EasyJet’s board confirmed it had recently received a takeover approach from an unnamed bidder which ‘fundamentally undervalued the company’.
“This was carefully evaluated and then unanimously rejected. The potential bidder has since confirmed that it is no longer considering an offer for the copmany,” the airline said.
EasyJet, which lost more than £2 billon during the pandemic, including suffering its first annual loss in its 25-year history in 2020, still only expects to fly about 60% of its 2019 schedule between July and September.
It said that the proceeds of the equity issue would be used to strengthen its balance sheet, invest in growth opportunities in its core western European markets and bolster its easyJet holidays business.
It expects easyJet holidays to be a key driver of incremental profitability and revenue growth, with a ‘clear roadmap to contributing annual profit before tax in excess of £100 million’.
Alongside the £1.2 billion rights issue, easyJet said it had secured a new $400 million (£290 million) revolving credit facility from its banks. This will have a tenor of four years with an additional two‐year extension option at lender consent, conditional on the completion of the rights issue.
In a trading update, easyJet said UK domestic capacity in August 2021 was at 105% of 2019 levels with a load factor of 82%, whist intra‐EU capacity was at 81% of 2019 levels with a load factor of 85%, demonstrating the strength of the group’s UK domestic and intra‐EU flying schedule.
EasyJet directors expect capacity in Q4 2021 to be approximately 57% of Q4 2019 levels, a ‘significant increase’ compared to Q3 2021, when easyJet flew 17% of Q3 2019 capacity.

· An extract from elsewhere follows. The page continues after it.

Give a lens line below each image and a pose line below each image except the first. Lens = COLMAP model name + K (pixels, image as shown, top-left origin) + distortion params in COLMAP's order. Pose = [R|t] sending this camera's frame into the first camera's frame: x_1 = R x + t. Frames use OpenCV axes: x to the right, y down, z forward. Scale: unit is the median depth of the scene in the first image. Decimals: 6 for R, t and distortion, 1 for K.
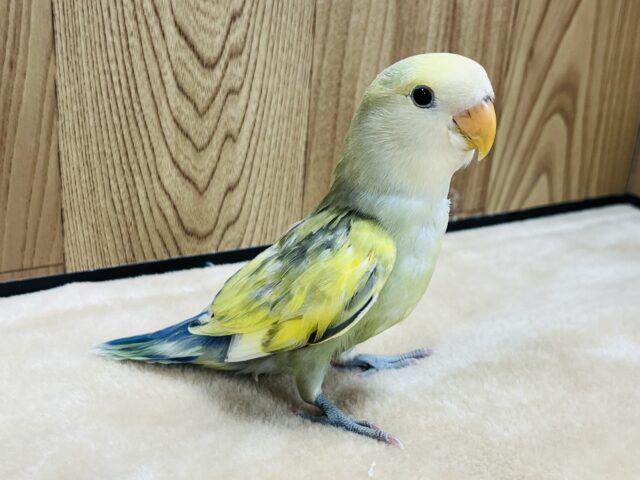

During Q4 2021, the airline expects to increase capacity allocation and improve expected load factors on both UK domestic and intra‐EU flying, with UK domestic capacity already at pre‐pandemic levels.
EasyJet Chief Executive Johan Lundgren said: “The capital raise announced today not only strengthens our balance sheet enabling us to accelerate our post‐Covid 19 recovery plan but will also position us for growth so that we can take advantage of the strategic investment opportunities expected to arise as the European aviation industry emerges from the pandemic.

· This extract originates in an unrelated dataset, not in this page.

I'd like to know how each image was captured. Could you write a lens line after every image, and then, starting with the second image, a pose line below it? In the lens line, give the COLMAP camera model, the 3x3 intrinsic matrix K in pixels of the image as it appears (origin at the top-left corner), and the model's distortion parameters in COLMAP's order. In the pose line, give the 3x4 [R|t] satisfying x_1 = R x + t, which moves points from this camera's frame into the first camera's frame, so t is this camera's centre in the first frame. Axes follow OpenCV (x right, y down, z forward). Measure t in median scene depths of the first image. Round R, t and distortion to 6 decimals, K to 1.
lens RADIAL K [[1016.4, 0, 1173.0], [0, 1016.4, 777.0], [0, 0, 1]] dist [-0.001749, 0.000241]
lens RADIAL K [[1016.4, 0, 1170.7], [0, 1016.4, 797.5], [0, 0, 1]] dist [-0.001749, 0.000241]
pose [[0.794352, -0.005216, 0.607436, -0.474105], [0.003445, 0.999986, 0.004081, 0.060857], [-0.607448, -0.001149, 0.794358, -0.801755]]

“Since the onset of the pandemic, we have undertaken decisive and robust action to restructure our operations, addressed our cost base and secured our financial position, keeping our investment‐grade credit rating. We have worked hard to maintain our customer friendly brand and network and been rewarded with immediate growth in demand when travel restrictions have been lifted.
“This capital increase will allow us to build on our fundamental operational strengths and network strategy for our customers as well as accelerate long‐term value creation for our shareholders.”
Under the rights issue, shareholders will be able to buy 31 new shares for every 47 existing shares at a price of 410 pence each, a 35.8% discount on the theoretical ex-rights price of 638 pence per share on September 8, easyJet said.